A Legacy of Lower Taxes

In the seven years of his administration, Governor Schwarzenegger’s reform policies have saved taxpayers more than $14 billion—even taking into account the temporary revenue measures enacted to address the budget deficits resulting from the worst recession since the 1930s.

November 17, 2003 On his first day in office, Governor Schwarzenegger kept a campaign promise by repealing the car tax, returning $4 billion to the people of California. This major tax cut has saved California taxpayers more than $33 billion dollars over the last seven years and will continue to save taxpayers nearly $5 billion each year into the future.
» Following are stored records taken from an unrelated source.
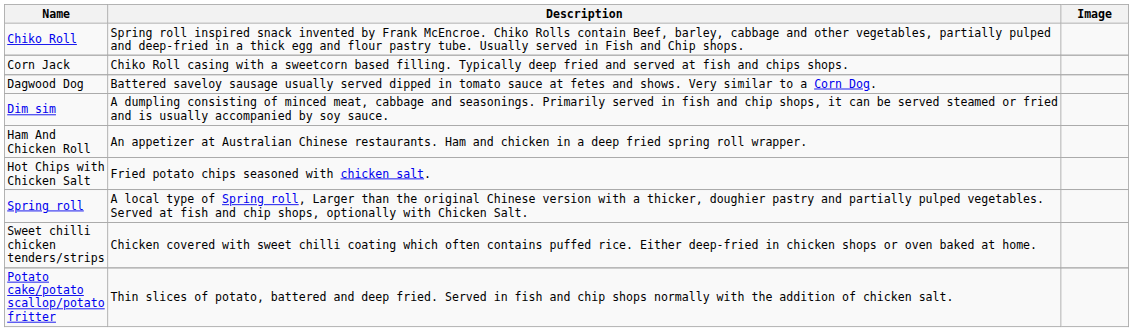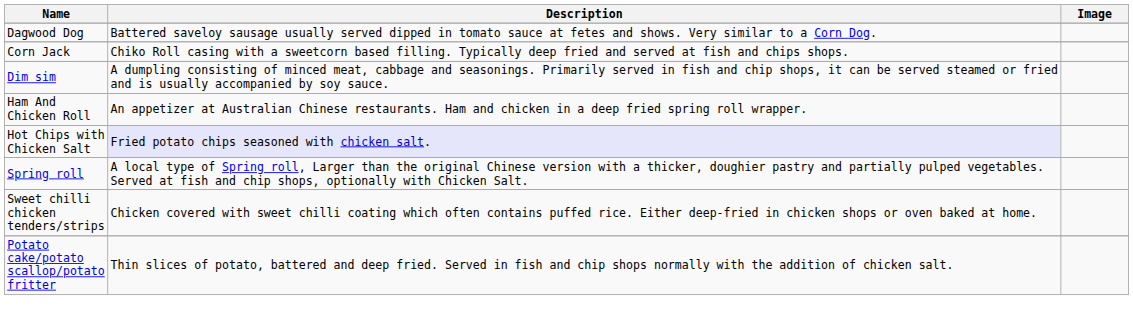- row: Chiko Roll | Spring roll inspired snack invented by Frank McEncroe. Chiko Rolls contain Beef, barley, cabbage and other vegetables, partially pulped and deep-fried in a thick egg and flour pastry tube. Usually served in Fish and Chip shops.
rows swapped: Corn Jack <-> Dagwood Dog
Hot Chips with Chicken Salt | Description: no background -> lavender background
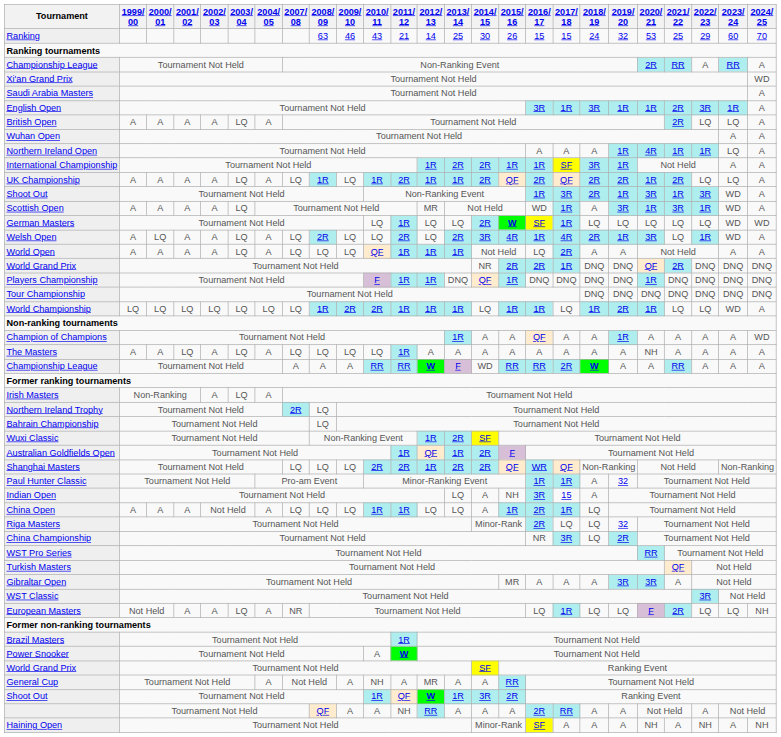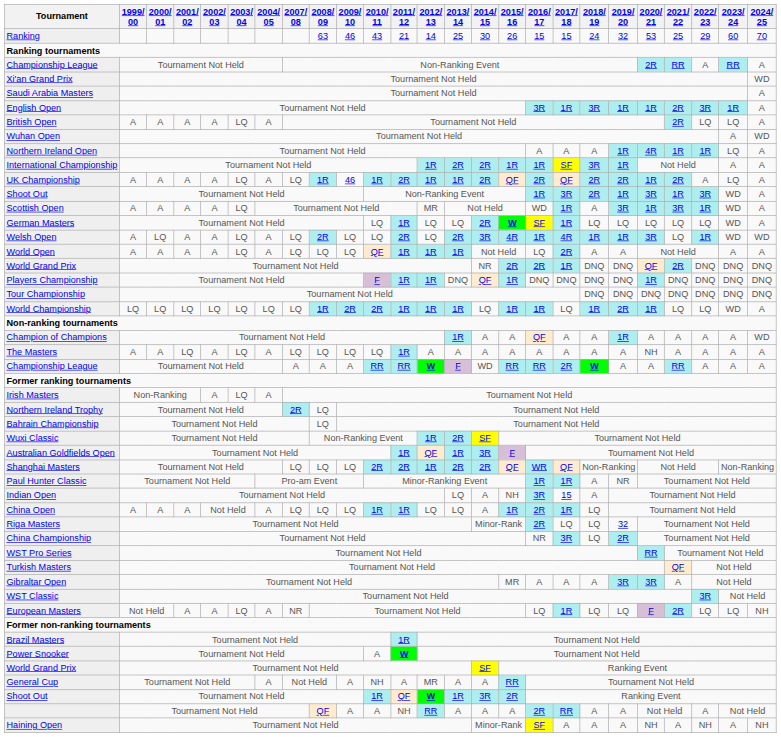Wuhan Open | 2024/ 25: A -> WD
UK Championship | 2009/ 10: LQ -> 46
UK Championship | 2022/ 23: LQ -> A
German Masters | 2024/ 25: WD -> A
Welsh Open | 2018/ 19: 2R -> 1R
Welsh Open | 2024/ 25: A -> WD
Australian Goldfields Open | 2014/ 15: 2R -> 3R
Paul Hunter Classic | 2019/ 20: 32 -> NR
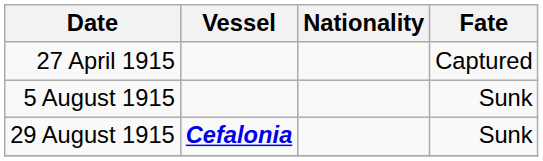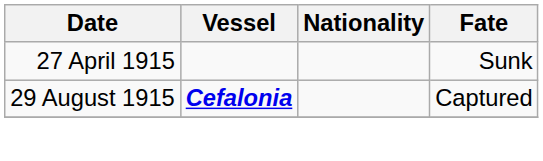27 April 1915 | Fate: Captured -> Sunk
- row: 5 August 1915 | Sunk
29 August 1915 | Fate: Sunk -> Captured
The 2008–2009 Budget Governor Schwarzenegger negotiated permanent tax reform long sought by California businesses that will reduce business taxes by approximately $1 billion each year:

• Unitary Group Reform. The Governor made tax credits for businesses more valuable as part of the Unitary Group reform. Before this reform, a tax credit could only be used to offset the tax liability of the company that created it. Now the credit can be used to offset the liability of the parent and affiliated company, and California’s businesses are saving $300 million each year as a result.
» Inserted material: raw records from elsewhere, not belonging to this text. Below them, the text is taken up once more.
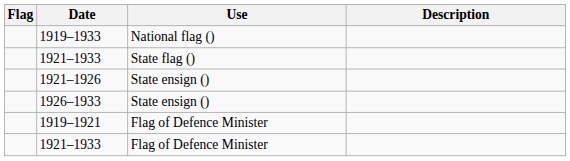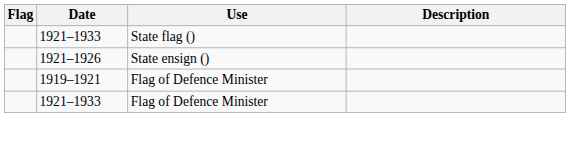- row: 1919–1933 | National flag ()
- row: 1926–1933 | State ensign ()
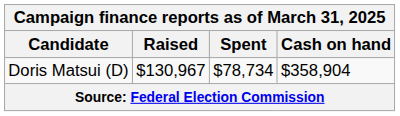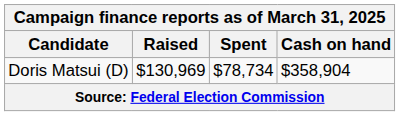Doris Matsui (D) | Raised: $130,967 -> $130,969
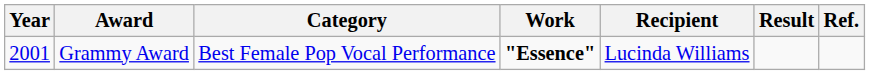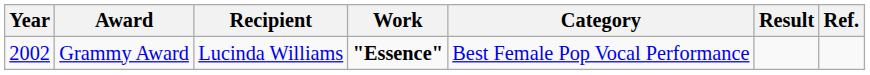columns swapped: Category <-> Recipient
Grammy Award | Year: 2001 -> 2002
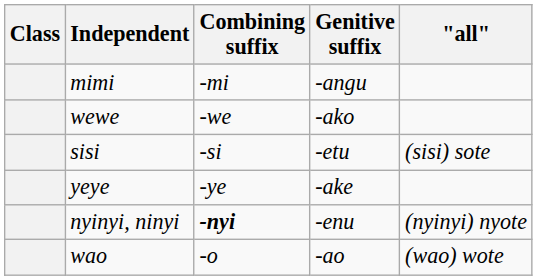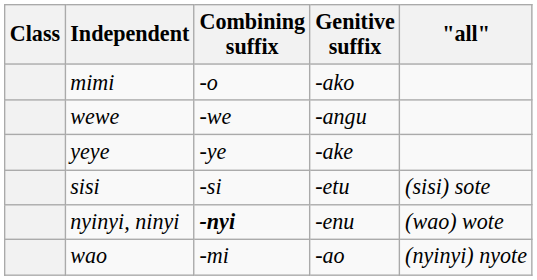mimi | Combining suffix: -mi -> -o
mimi | Genitive suffix: -angu -> -ako
wewe | Genitive suffix: -ako -> -angu
rows swapped: yeye <-> sisi
nyinyi, ninyi | "all": (nyinyi) nyote -> (wao) wote
wao | Combining suffix: -o -> -mi
wao | "all": (wao) wote -> (nyinyi) nyote
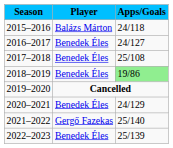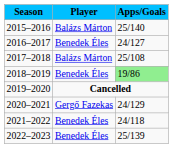2015–2016 | Apps/Goals: 24/118 -> 25/140
2017–2018 | Player: Benedek Éles -> Balázs Márton
2020–2021 | Player: Benedek Éles -> Gergő Fazekas
2021–2022 | Player: Gergő Fazekas -> Benedek Éles
2021–2022 | Apps/Goals: 25/140 -> 24/118
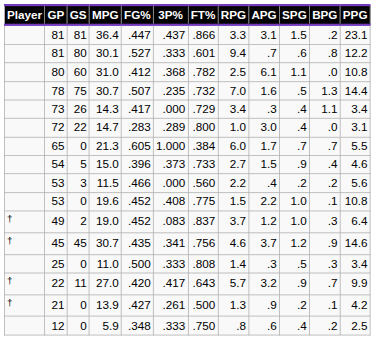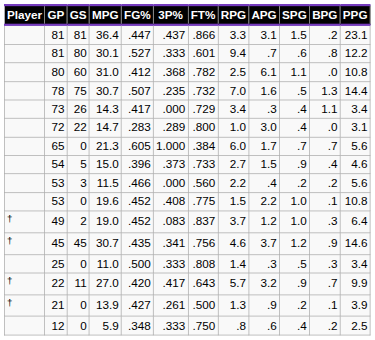21.3 | PPG: 5.5 -> 5.6
13.9 | PPG: 4.2 -> 3.9
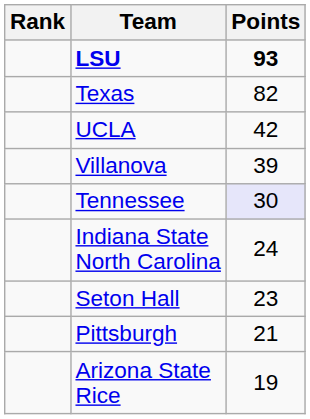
• Net Operating Loss (NOL) Suspension and Carryback. This important reform conforms California’s NOL to federal law beginning in 2011. As a result, companies can now use the “net operating losses” from a prior year to reduce their tax liability. This change allows them to keep the losses for a longer time, giving them more time to use any losses. Previously the losses could only be used to offset a future liability. In exchange for this permanent tax reform, the NOL was temporarily suspended for two years as part of a revenue agreement to eliminate the budget deficit.

The 2009–2010 Budget

• Single Sales Factor. As a result of this reform, the State of California has changed how it assesses taxes on business. Previously, the tax system effectively taxed a company more because it does business here and employs people here. As a result of the Governor’s 2009–2010 budget, the state is now allowing firms to elect to use a formula that attributes profits to this state based entirely on sales in the state. This reform will save California businesses $900 million each year when fully implemented.

• Small Business Hiring Credit. California is offering a “new hire” tax credit to reward California businesses that create new California jobs now, when we need it most. In 2009 and 2010, California employers that began the year with twenty or fewer employees will be able to claim a $3,000 income tax credit for each new, full-time employee they hire. This reform will save small businesses $330 million in 2009–2010 and help create thousands of jobs.

• Film and Television Tax Credit. As part of a targeted economic stimulus package to increase film and television production in California, the Governor enacted a tax credit program in 2009 authorizing the California Film Commission to allocate $100 million in tax credits each fiscal year (or up to $200 million in its first year of operation to eligible productions through fiscal year 2013–2014).

March 24, 2010 Building on his commitment to clean technology growth in California, Governor Schwarzenegger signed SB 71, creating a sales tax exemption for the purchase of green tech manufacturing equipment in California. This tax exemption was a part of the Governor’s California Jobs Initiative, a legislative package that will create or retain at least 100,000 jobs.

May 25, 2010 Governor Schwarzenegger signed the home buyers’ tax credit, providing up to $10,000 to Californians who are buying their first home or purchasing a brand new home. This was a re-authorization of a $10,000 tax credit included in the 2009 budget deal. This legislation, part of the Governor’s larger California Jobs Initiative, is playing a key role in getting our economy moving again by encouraging home ownership and stimulating job creation.